Your assignment: The answer should hold only the lines from the one containing "u v d — depth at each pixel." through the one containing "371 186 30.55" in the entries below, copied exactly, without pictures.

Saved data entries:

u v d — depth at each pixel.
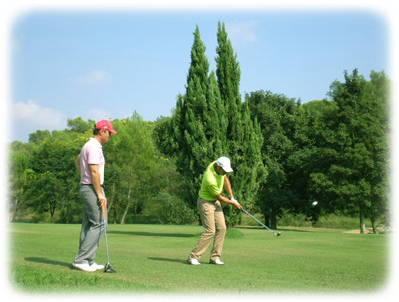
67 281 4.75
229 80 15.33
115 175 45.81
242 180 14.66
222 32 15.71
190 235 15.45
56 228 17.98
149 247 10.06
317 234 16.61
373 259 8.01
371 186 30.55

--

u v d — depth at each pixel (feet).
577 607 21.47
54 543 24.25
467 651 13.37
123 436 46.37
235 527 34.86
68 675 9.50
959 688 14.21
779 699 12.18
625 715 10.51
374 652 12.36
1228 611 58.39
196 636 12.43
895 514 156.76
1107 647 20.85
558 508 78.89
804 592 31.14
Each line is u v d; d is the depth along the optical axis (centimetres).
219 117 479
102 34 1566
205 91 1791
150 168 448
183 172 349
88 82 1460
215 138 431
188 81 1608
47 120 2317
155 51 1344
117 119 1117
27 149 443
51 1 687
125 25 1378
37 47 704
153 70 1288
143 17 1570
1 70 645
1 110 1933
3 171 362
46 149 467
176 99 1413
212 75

Your response:
u v d — depth at each pixel.
67 281 4.75
229 80 15.33
115 175 45.81
242 180 14.66
222 32 15.71
190 235 15.45
56 228 17.98
149 247 10.06
317 234 16.61
373 259 8.01
371 186 30.55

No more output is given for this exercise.